Gypsy Smith (1860-1947)

His Life and WorkI

By Himself

Introduction by Rev. Dr. Alexander Maclaren
Table of Contents

There is little need for any introduction to this book, but my friend Gipsy Smith having done me the honour of asking me to prefix a few words to it, I gladly comply with his request. I have at least one qualification for my present position, namely, my long and close knowledge of the man who here tells his life-story, and I can say with absolute confidence and sincerity that that knowledge has discovered to me a character of rare sweetness, goodness, simplicity, and godliness, and possessed of something of that strange attractiveness with which popular beliefs have endowed his race. But the fascination is explicable on better grounds than magic spells; it is the charm of a nature which draws others to itself, because it goes out to meet them, and is loved because it loves.

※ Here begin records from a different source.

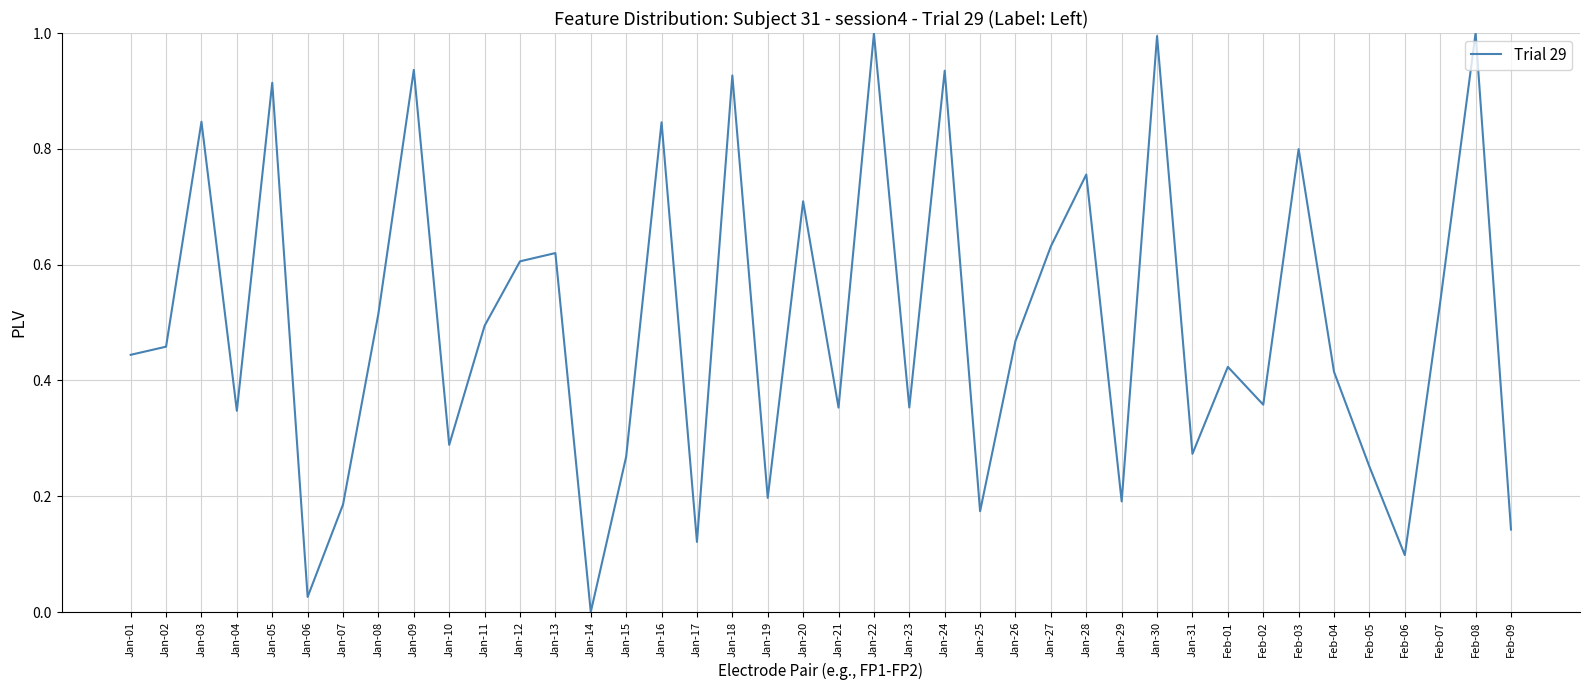

Between Jan-10 and Feb-05, which is larger?

Jan-10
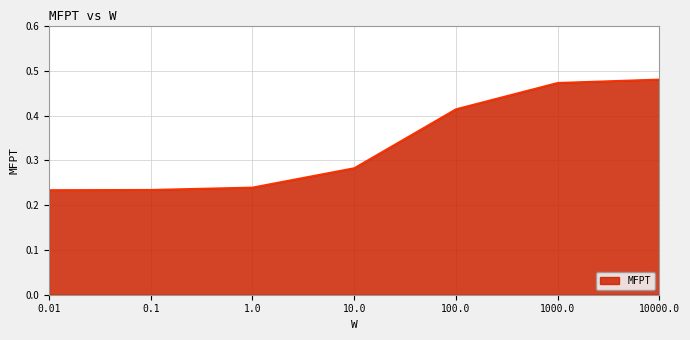

Count the values in the range 0 to 1.

7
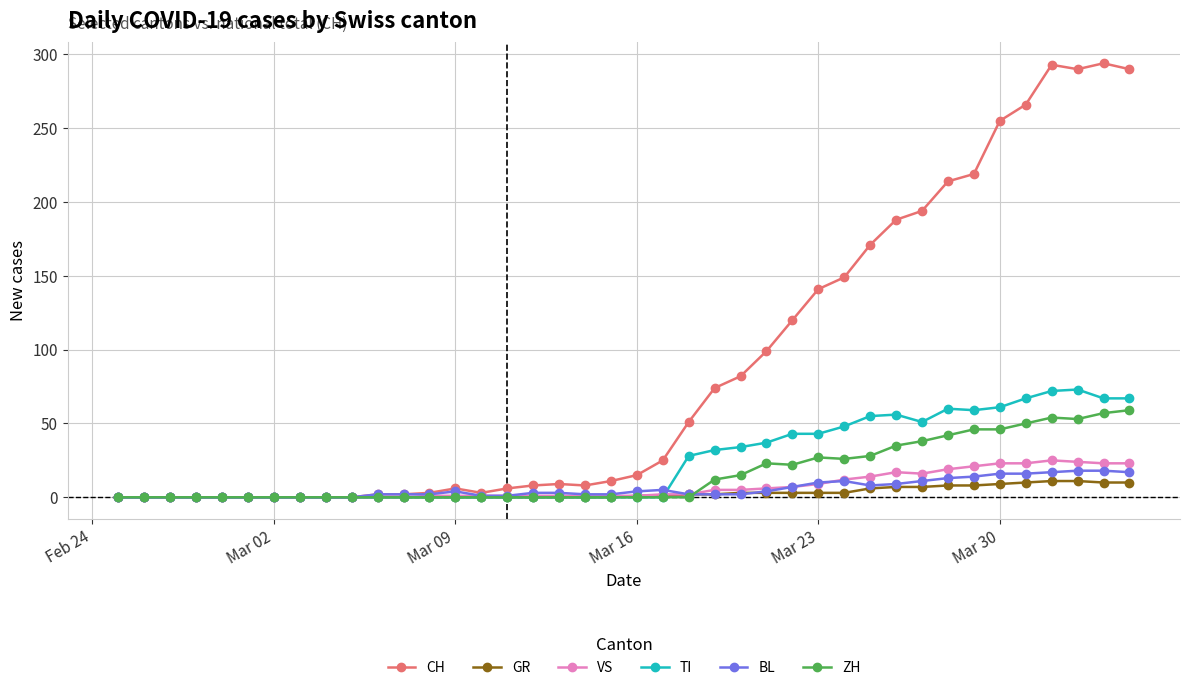

At how many categories does at least one series exceed 132?

13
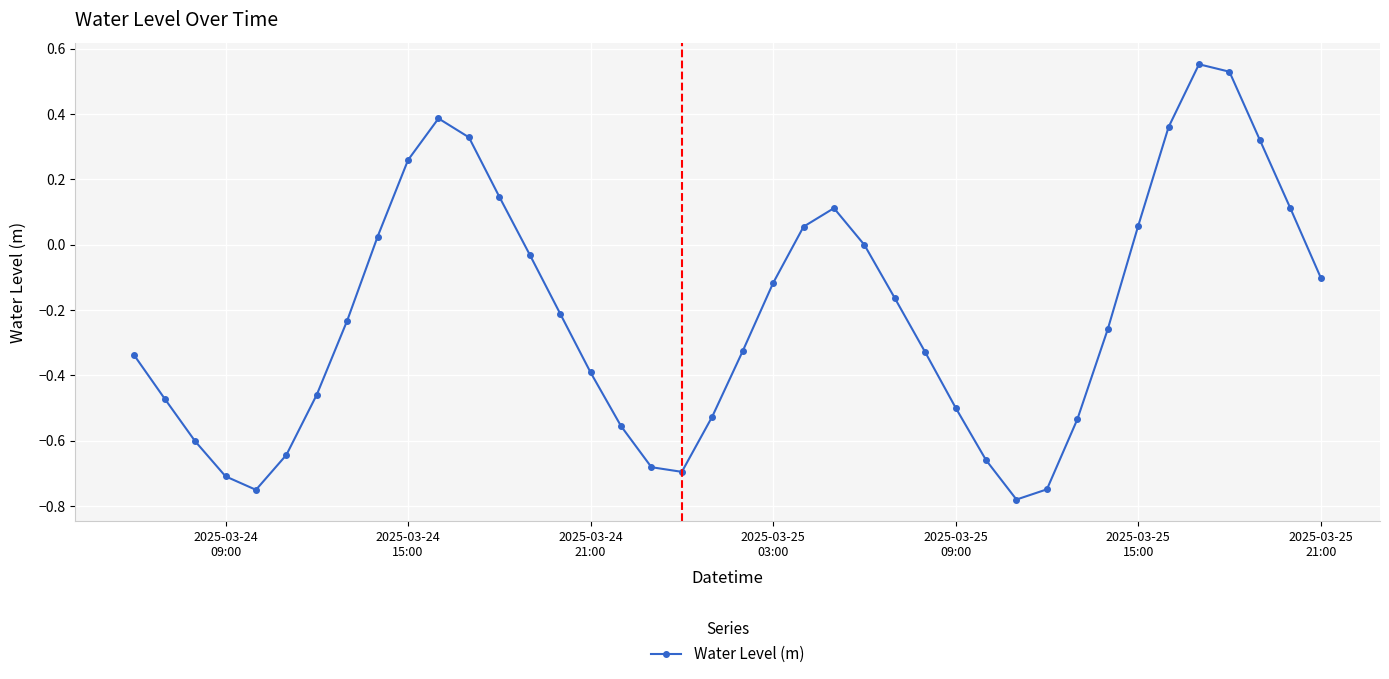

How many categories are shown in the chart?

40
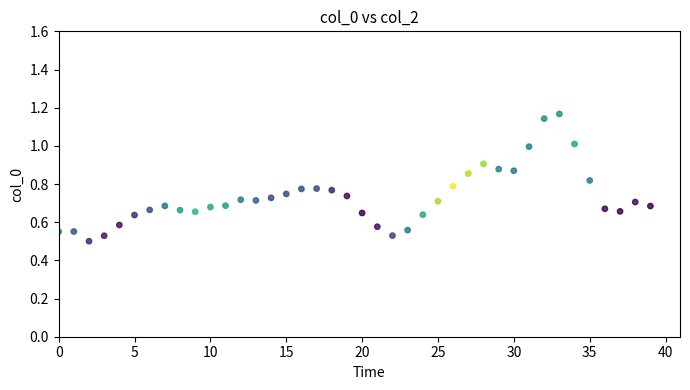

How many points are shown in the scatter plot?

40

The life told in this book has its picturesque and its pathetic sides, but is worthy of study for deeper reasons than these. It witnesses to the transforming power of Jesus Christ, entering a soul through that soul's faith. A gipsy encampment is the last place whence an evangelist might be expected to emerge. Almost alien to our civilisation, with little education, with vices and limitations inherited from generations who were despised and suspected, and with the virtues of a foreign clan encamped on hostile ground, the gipsies have been all but overlooked by the Churches, with one or two exceptions, such as the work of Crabbe half a century since among those of Hampshire and the New Forest. But the story in this book brings one more striking and welcome evidence that there are no hopeless classes in the view of the Gospel. We are accustomed to say that often enough, but we do not always act as if we believed it, and it may do some of us good to have another living example of Christ's power to elevate and enrich a life, whatever its antecedents, disadvantages, and limitations. Gipsy or gentleman, "we have all of us one human heart," and the deepest need in that heart is an anodyne for the sense of sin, and a power which will implant in it righteousness. Here is a case in which Christ's Gospel has met both wants. Is there anything else that would or could do that?

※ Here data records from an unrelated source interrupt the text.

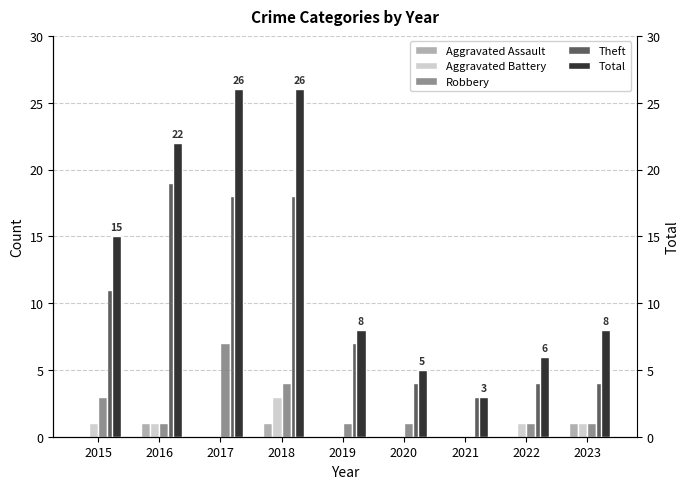

How many Aggravated Battery values are between 0 and 1?

8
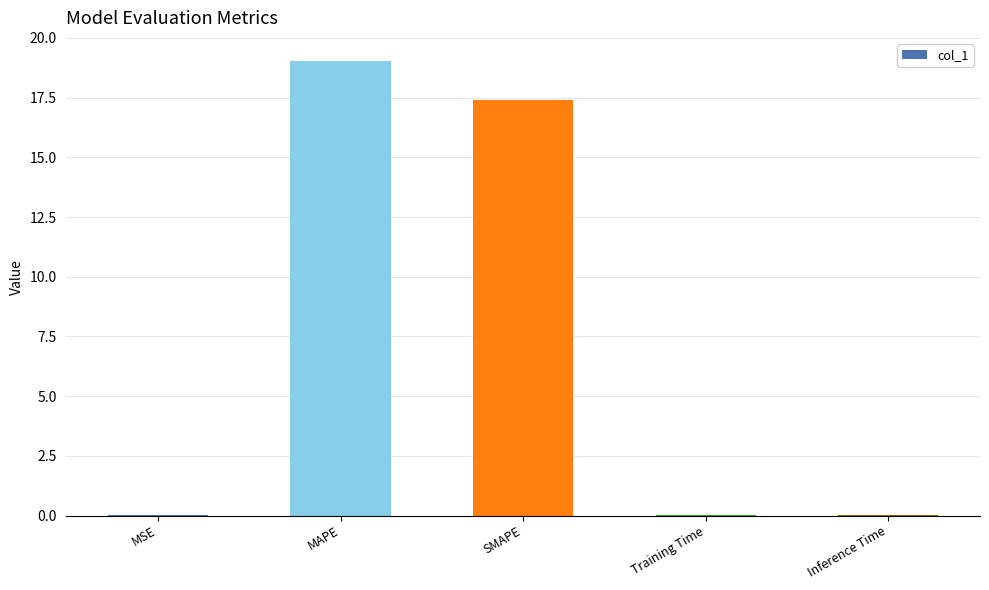

The value at MSE is 0.0. True or false?

True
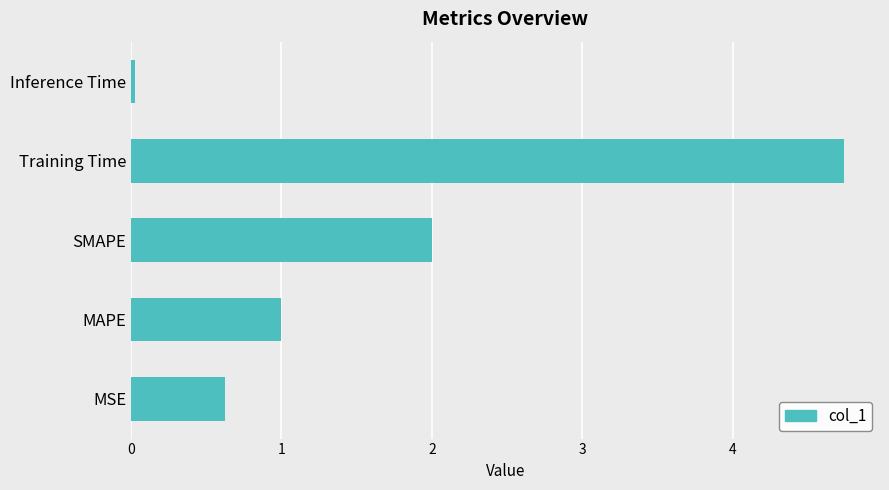

List the labels in order of value, smallest first.

Inference Time, MSE, MAPE, SMAPE, Training Time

For another reason this book deserves study, for it raises serious questions as to the Church's office of "evangelising every creature." Gipsy Smith has remarkable qualifications for that work, and has done it all over the country with a sobriety, transparent sincerity, and loyalty to the ordinary ministrations of the Churches which deserve and have received general recognition. But what he has not is as instructive as what he has. He is not an orator, nor a scholar, nor a theologian. He is not a genius. But, notwithstanding these deficiencies in his equipment, he can reach men's hearts, and turn them from darkness to light in a degree which many of us ministers cannot do. It will be a good day for all the Churches when their members ask themselves whether they are doing the work for which they are established by their Lord, if they fail in winning men to be His, and whether Christ will be satisfied if, when He asks them why they have not carried out His commands to take His Gospel to those around them who are without it, they answer, "Lord, we were so busy studying deep theological questions, arguing about the validity of critical inquiries as to the dates of the books of the Bible, preaching and hearing eloquent discourses, comforting and edifying one another, that we had to leave the Christless masses alone." This book tells the experience of one man who has been an evangelist and nothing more. May it help to rouse the conscience of the Church to feel that it is to be the messenger of the glad tidings, first of all, whatever else it may be in addition! May it set many others to bethink themselves whether they, too, are not sufficiently furnished "for the work of an evangelist" to some hearts at least, though they have neither learning nor eloquence, since they have the knowledge of One who has saved them, and desires through them to save others!